The southern Indian state of Karnataka may be cracking down on porn and computer crime in cybercafes, with laws proposed to make cybercafe users carry photo identification and enter personal details into address books kept at the cybercafes' counters. Without the photo IDS, the laws propose, they would be photographed by Web cameras with the images stored for a year in cafes' computers.

"The main aim is to prevent the misuse of cybercafés," said Karnataka secretary of information technology and biotechnology M.K. Shankaralinge Gowda to Agence France Presse. "It is meant to fight cybercrimes and pornography. A bit of regulation is necessary and we do not want freedom to be misused." Gowda added he expects the laws to be passed "soon."

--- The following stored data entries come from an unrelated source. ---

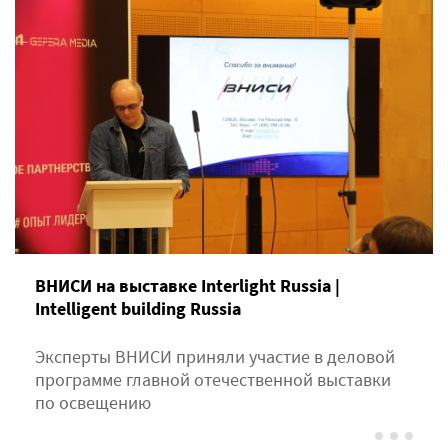
ВНИСИ на выставке Interlight Russia |
Intelligent building Russia
Эксперты ВНИСИ приняли участие в деловой
программе главной отечественной выставки
по освещению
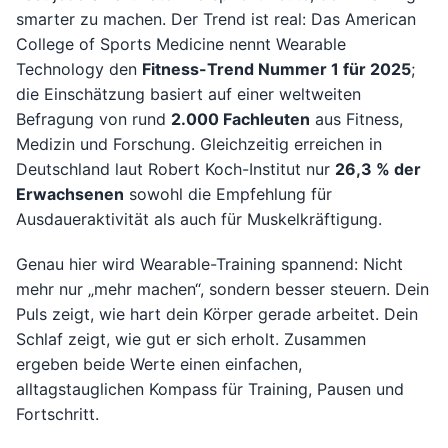
smarter zu machen. Der Trend ist real: Das American
College of Sports Medicine nennt Wearable
Technology den
Fitness-Trend Nummer 1 für 2025
;
die Einschätzung basiert auf einer weltweiten
Befragung von rund
2.000 Fachleuten
aus Fitness,
Medizin und Forschung. Gleichzeitig erreichen in
Deutschland laut Robert Koch-Institut nur
26,3 % der
Erwachsenen
sowohl die Empfehlung für
Ausdaueraktivität als auch für Muskelkräftigung.
Genau hier wird Wearable-Training spannend: Nicht
mehr nur „mehr machen“, sondern besser steuern. Dein
Puls zeigt, wie hart dein Körper gerade arbeitet. Dein
Schlaf zeigt, wie gut er sich erholt. Zusammen
ergeben beide Werte einen einfachen,
alltagstauglichen Kompass für Training, Pausen und
Fortschritt.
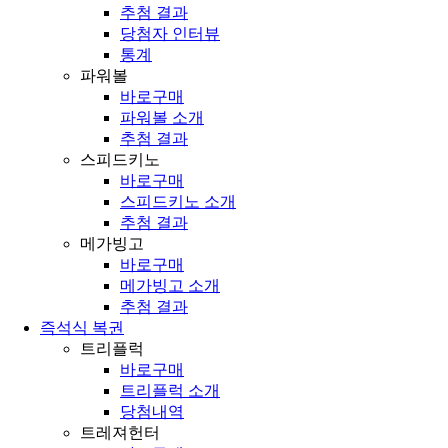
추첨 결과
당첨자 인터뷰
통계
파워볼
바로구매
파워볼 소개
추첨 결과
스피드키노
바로구매
스피드키노 소개
추첨 결과
메가빙고
바로구매
메가빙고 소개
추첨 결과
즉석식 복권
트리플럭
바로구매
트리플럭 소개
당첨내역
트레져헌터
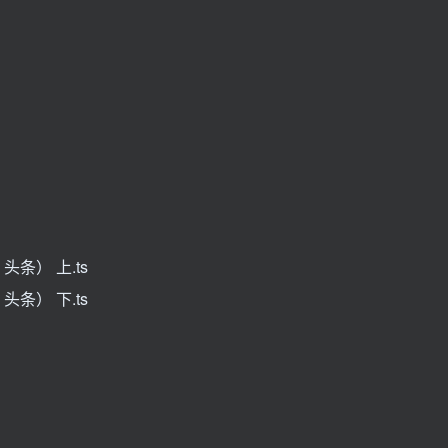
条） 上.ts
条） 下.ts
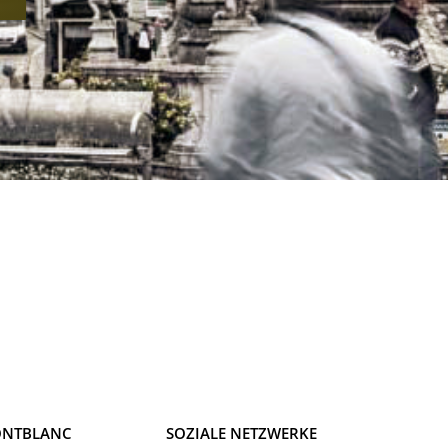
NTBLANC
SOZIALE NETZWERKE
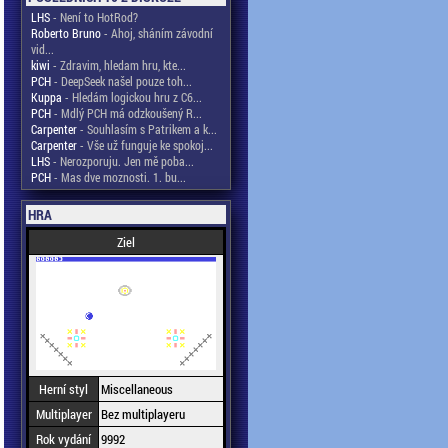
LHS
- Není to HotRod?
Roberto Bruno
- Ahoj, sháním závodní
vid...
kiwi
- Zdravim, hledam hru, kte...
PCH
- DeepSeek našel pouze toh...
Kuppa
- Hledám logickou hru z C6...
PCH
- Mdlý PCH má odzkoušený R...
Carpenter
- Souhlasím s Patrikem a k...
Carpenter
- Vše už funguje ke spokoj...
LHS
- Nerozporuju. Jen mě poba...
PCH
- Mas dve moznosti. 1. bu...
HRA
Ziel
Herní styl
Miscellaneous
Multiplayer
Bez multiplayeru
Rok vydání
9992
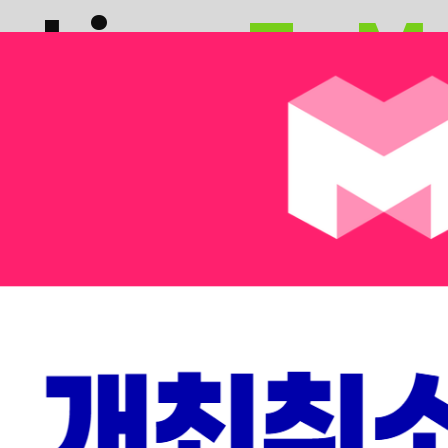
nking
,
To M
KING’의 시간이었다면, 2026년은 기술이 현실로 나와 산업
도래할 거대한 미래를 두 가지 트랙으로 만나보세요.
 Summit
Nex
용 및 성공 사례
전 세계 VC,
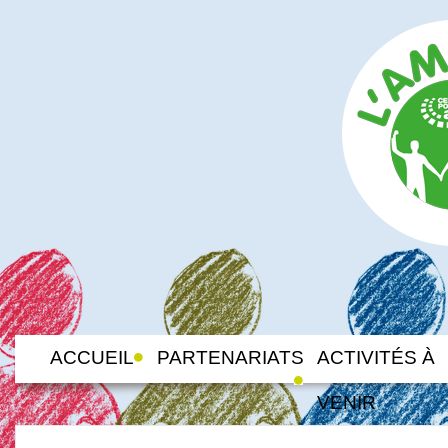
ACCUEIL
PARTENARIATS
ACTIVITÉS À
VENIR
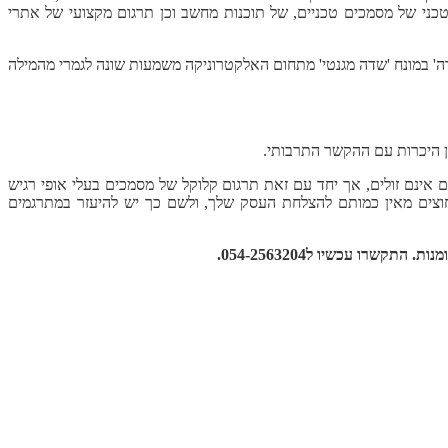
טכני של מסמכים טכניים, של תוכנות מחשב וכן תרגום מקצועי של אתרי
דה' במונח 'שדה מגנטי' מתחום האלקטרוניקה משמעות שונה לגמרי מהמילה
ן היכרות עם ההקשר התרבותי.
ם אינם זולים, אך יחד עם זאת תרגום קלוקל של מסמכים בעלי אופי רגיש
חוצים מאין כמותם להצלחת העסק שלך, ולשם כך יש להיעזר במתרגמים
ו עכשיו ל054-2563204.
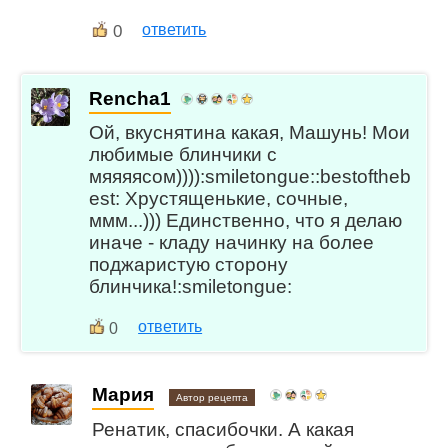
0
ответить
Rencha1
Ой, вкуснятина какая, Машунь! Мои
любимые блинчики с
мяяяясом)))):smiletongue::bestoftheb
est: Хрустященькие, сочные,
ммм...))) Единственно, что я делаю
иначе - кладу начинку на более
поджаристую сторону
блинчика!:smiletongue:
ответить
0
Мария
Автор рецепта
Ренатик, спасибочки. А какая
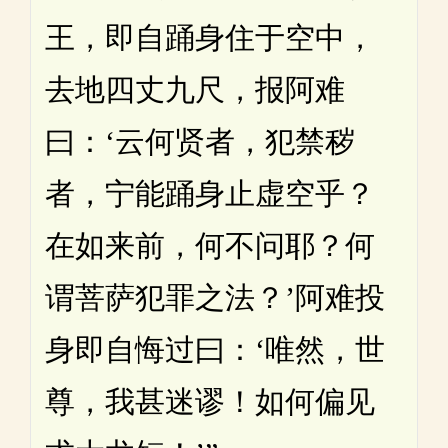
王，即自踊身住于空中，
去地四丈九尺，报阿难
曰：‘云何贤者，犯禁秽
者，宁能踊身止虚空乎？
在如来前，何不问耶？何
谓菩萨犯罪之法？’阿难投
身即自悔过曰：‘唯然，世
尊，我甚迷谬！如何偏见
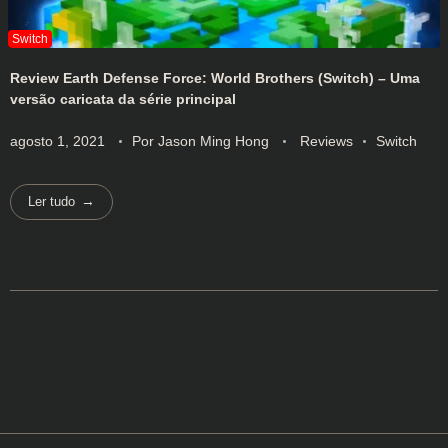
Review Earth Defense Force: World Brothers (Switch) – Uma
versão caricata da série principal
agosto 1, 2021
Por
Jason Ming Hong
Reviews
Switch
Ler tudo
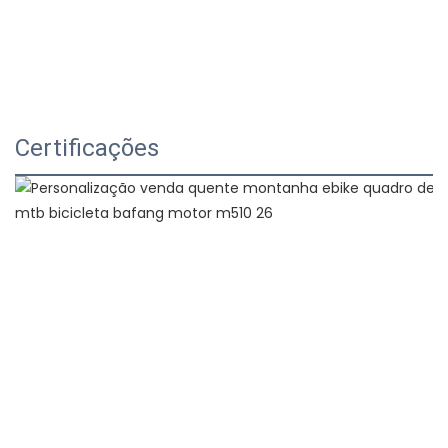
Certificações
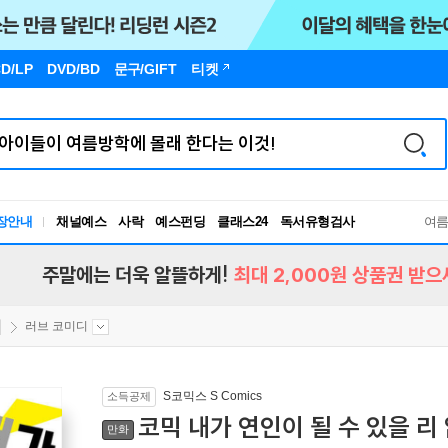
D/LP
DVD/BD
문구
/GIFT
티켓
장안내
채널예스
사락
예스펀딩
클래스24
독서유형검사
여
RBTI Lab
독서유형검사
주말에는 더욱 알뜰하게!
최대 2,000원 상품권 받으
러브 코미디
S코믹스 S Comics
소득공제
코믹 내가 연인이 될 수 있을 리
만화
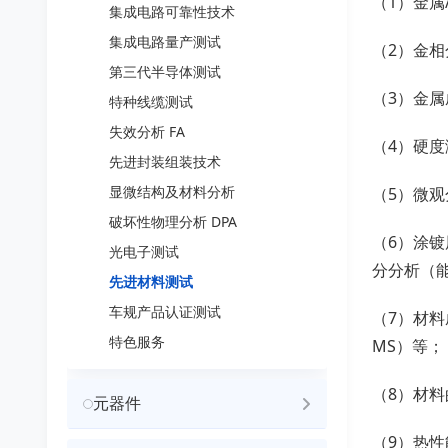
（1）金
集成电路可靠性技术
集成电路量产测试
（2）金
第三代半导体测试
（3）金属
特种线缆测试
失效分析 FA
（4）硬
先进封装组装技术
显微结构及材料分析
（5）微
破坏性物理分析 DPA
（6）涂镀
光电子测试
分分析（
先进材料测试
车规产品认证测试
（7）材料
特色服务
MS）等；
（8）材料
元器件
（9）热性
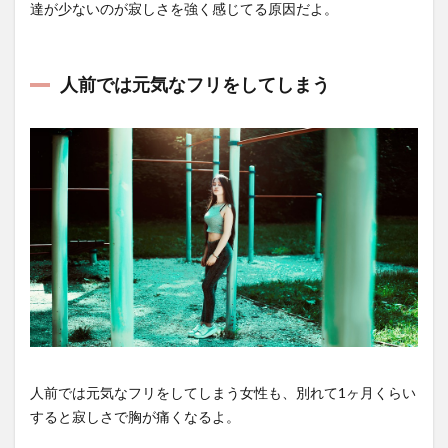
達が少ないのが寂しさを強く感じてる原因だよ。
人前では元気なフリをしてしまう
人前では元気なフリをしてしまう女性も、別れて1ヶ月くらい
すると寂しさで胸が痛くなるよ。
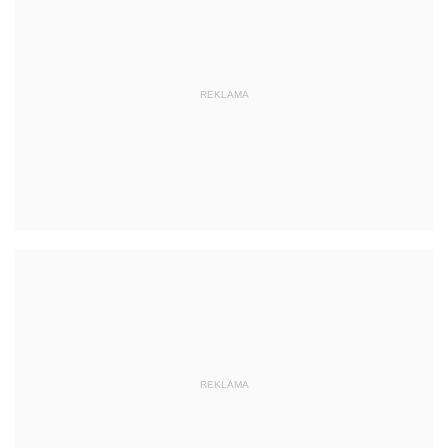
REKLAMA
REKLAMA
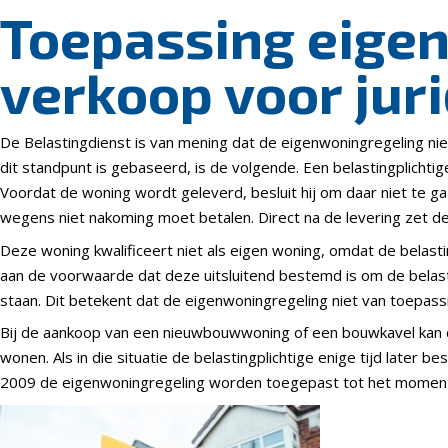
Toepassing eigen
verkoop voor jur
De Belastingdienst is van mening dat de eigenwoningregeling ni
dit standpunt is gebaseerd, is de volgende. Een belastingplichti
Voordat de woning wordt geleverd, besluit hij om daar niet te ga
wegens niet nakoming moet betalen. Direct na de levering zet de
Deze woning kwalificeert niet als eigen woning, omdat de belast
aan de voorwaarde dat deze uitsluitend bestemd is om de belasting
staan. Dit betekent dat de eigenwoningregeling niet van toepassi
Bij de aankoop van een nieuwbouwwoning of een bouwkavel kan di
wonen. Als in die situatie de belastingplichtige enige tijd later
2009 de eigenwoningregeling worden toegepast tot het momen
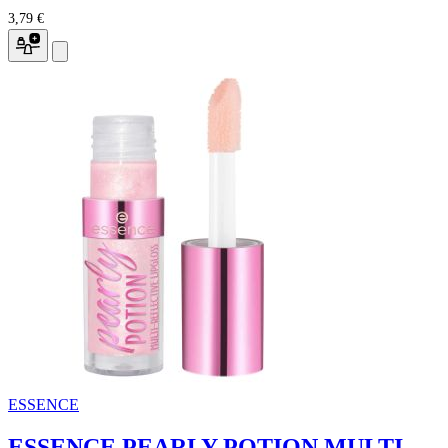
3,79 €
ESSENCE
ESSENCE PEARLY POTION MULTI-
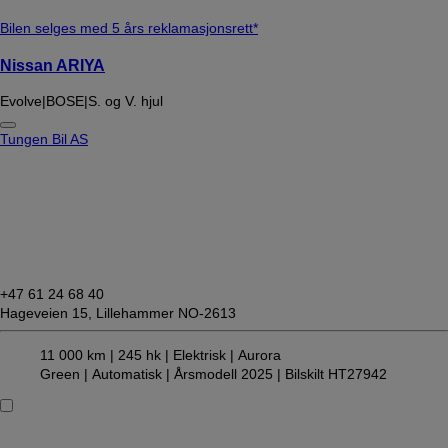
Bilen selges med 5 års reklamasjonsrett*
Nissan ARIYA
Evolve|BOSE|S. og V. hjul
Tungen Bil AS
+47 61 24 68 40
Hageveien 15,
Lillehammer NO-2613
11 000 km |
245 hk |
Elektrisk
| Aurora
Green
| Automatisk
| Årsmodell 2025
| Bilskilt HT27942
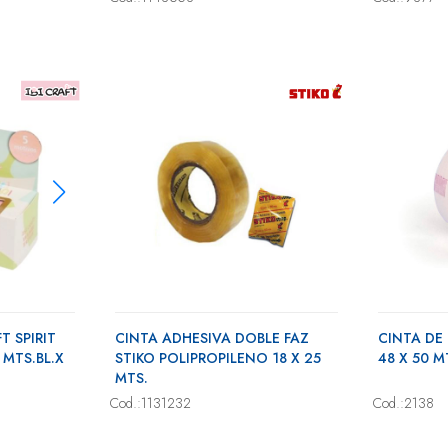
T SPIRIT
CINTA ADHESIVA DOBLE FAZ
CINTA DE
 MTS.BL.X
STIKO POLIPROPILENO 18 X 25
48 X 50 M
MTS.
Cod.:1131232
Cod.:2138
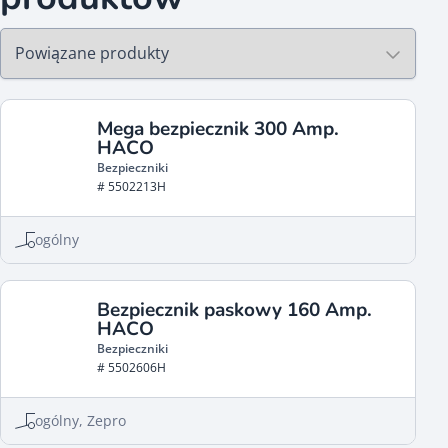
Mega bezpiecznik 300 Amp.
HACO
Bezpieczniki
# 5502213H
ogólny
Bezpiecznik paskowy 160 Amp.
HACO
Bezpieczniki
# 5502606H
ogólny, Zepro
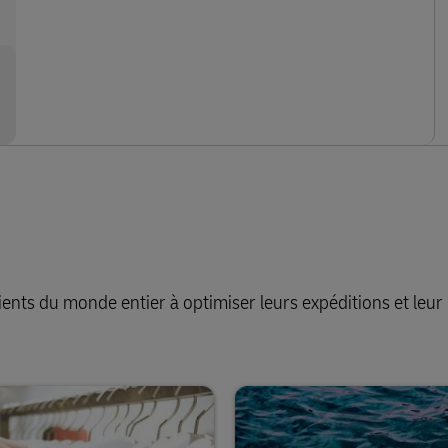
nts du monde entier à optimiser leurs expéditions et leur 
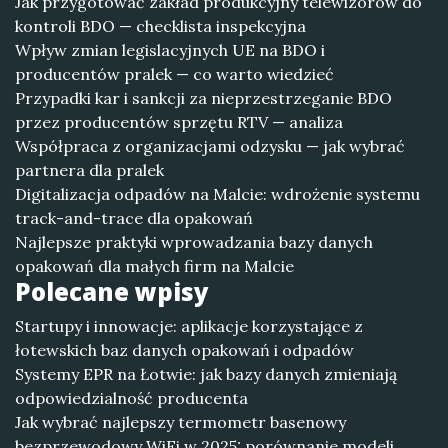
Jak przygotować zakład produkcyjny telewizorów do
kontroli BDO — checklista inspekcyjna
Wpływ zmian legislacyjnych UE na BDO i
producentów pralek — co warto wiedzieć
Przypadki kar i sankcji za nieprzestrzeganie BDO
przez producentów sprzętu RTV — analiza
Współpraca z organizacjami odzysku — jak wybrać
partnera dla pralek
Digitalizacja odpadów na Malcie: wdrożenie systemu
track-and-trace dla opakowań
Najlepsze praktyki wprowadzania bazy danych
opakowań dla małych firm na Malcie
Polecane wpisy
Startupy i innowacje: aplikacje korzystające z
łotewskich baz danych opakowań i odpadów
Systemy EPR na Łotwie: jak bazy danych zmieniają
odpowiedzialność producenta
Jak wybrać najlepszy termometr basenowy
bezprzewodowy WiFi w 2025: porównanie modeli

The laws are not likely to be very popular with computer and cybercafe users, information technologists, and computer industry observers, many of whom have slammed the proposals as infringements of individual rights that might cripple a cybercafe industry trying to bring the Internet to the poor, AFP said.

Business management student K. Kartik told AFP outside a downtown Bangalore cybercafe hopes the government dumps the idea. "This is not an appropriate way to tackle cybercrimes, terrorists or pornography viewers," he told AFP." I will object to being photographed. It is an absurd solution."

"It is not a good idea at all," said National Association of Software and Service Companies president Kiran Karnik, whose group estimates 13 million Netizens in India last year, growing from under a million in 1998. "We understand that there are security compulsions but this step will not be useful or good to tackle it as the system can still be abused either by the café owner or by customers."